AGNSW: Miller’s Corner

Whilst in general I am pretty diligent on my Sydney trips to ensure I get maximum time with Godfrey Miller’s letters, I also feel the need for related distractions that are Sydney unique experiences. On Monday, lunch time, in full Sydney sun, I strode across to the Art Gallery of NSW toward the bookshop for ‘Art & Australia’ because it has a Richard Flanagan article on the Tasmanian wilderness photographers, ‘The Outsiders: Olegas Truchanas and Peter Dombrovski’ and also an article by Michael Fitzgerald, ‘In search of Namatjira’ whose work Miller refers to in his letters. However, once there I was tempted to re-visit Miller’s corner containing four paintings and two sculptural pieces. I love the

Art Gallery of NSW: Miller's Corner

little corner and each time I am offered something I didn’t notice before. On this visit the theme of music from Miller’s lute floated through into the ‘Paths to Abstraction 1867-1917′ exhibition. Not quite sure how I also managed to float down the stairs to that space, but I did, and was just in time for an illuminating tour with Keith who had the vocal tones of David Attenborough.
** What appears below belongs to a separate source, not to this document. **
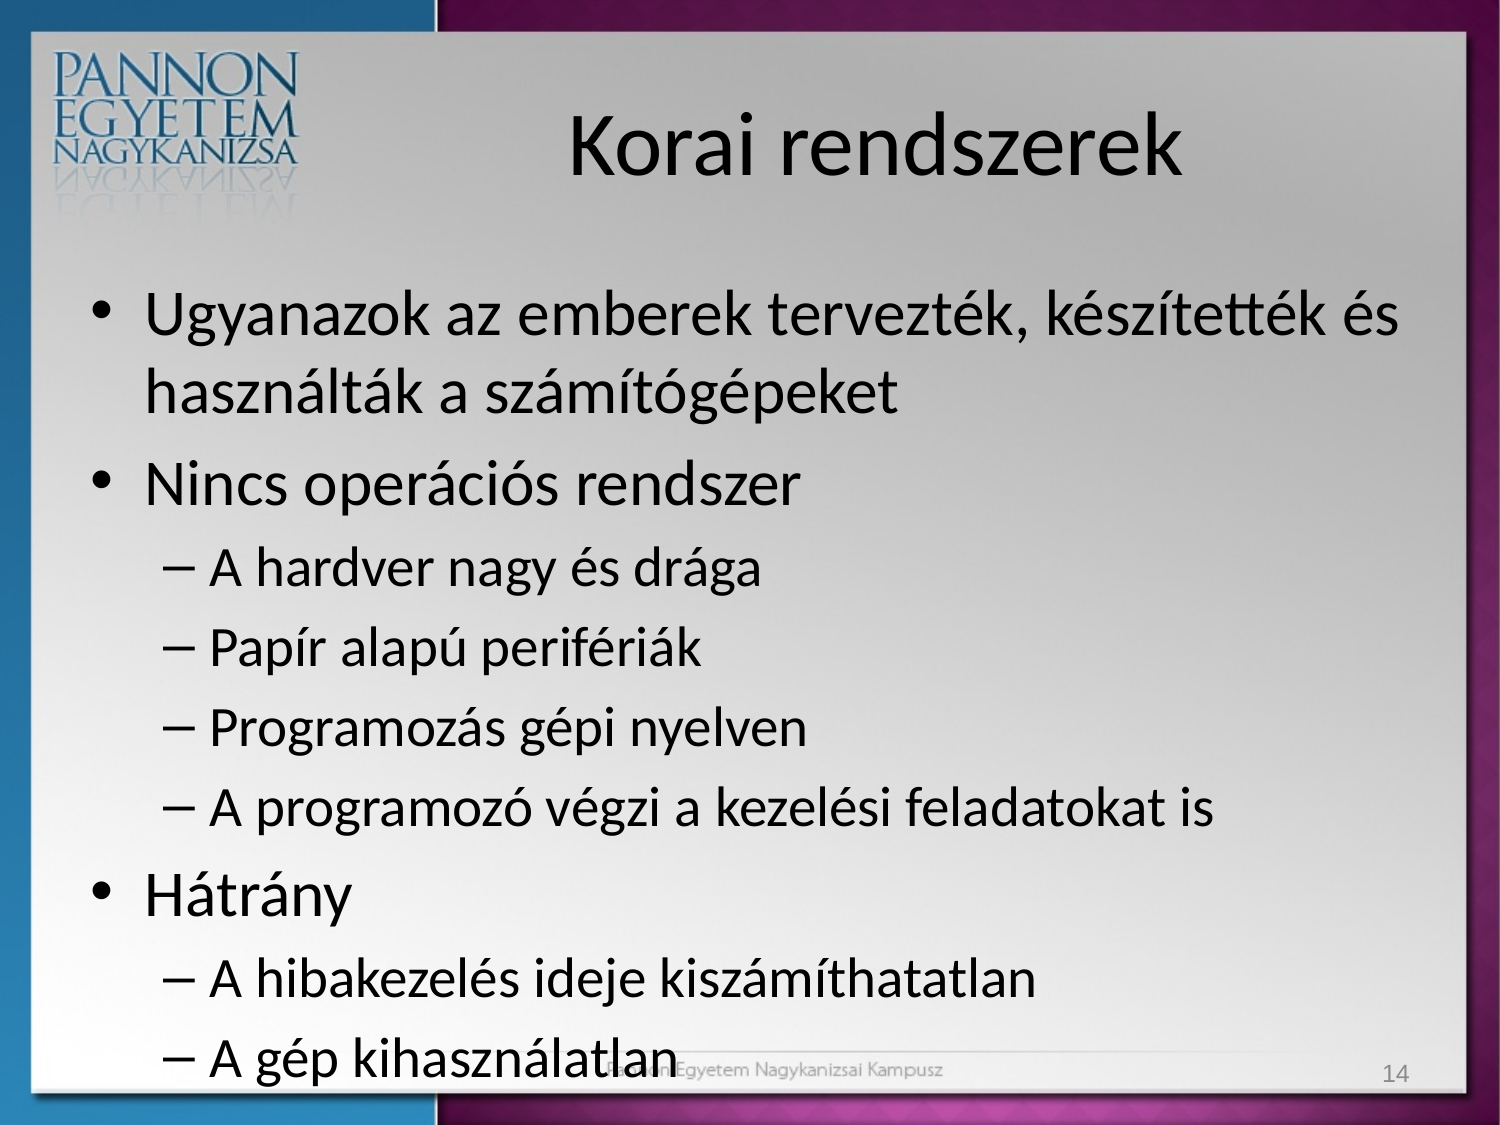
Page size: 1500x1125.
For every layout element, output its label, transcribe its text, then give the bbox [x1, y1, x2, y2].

It seemed to me that Miller had walked the paths to abstraction as presented or represented by  the curator Terence Maloon. Certainly the musical elements inherent in the use of colour, the impressionist experiments, the influences of Kandinsky, Cezanne, Picasso, discussions on unity, the flat surface of a canvas, ideas challenging what is form, these are all contained in Miller’s letters. And yet he doesn’t end at abstraction. He ends with a unique conversation on canvas where each linguistic representation is a coloured mosaic portion of the canvas, that gradually builds into a form and reality – beyond the object – but beyond the actual too, into a spiritual dimension. His canvases are his place of conversation, his communion with ideas. I believe Miller did take the path to abstraction along with many of his contemporaries, and parallel to significant events in global history, but ultimately he broke new ground creating a path that only holds the evidence of his footprints.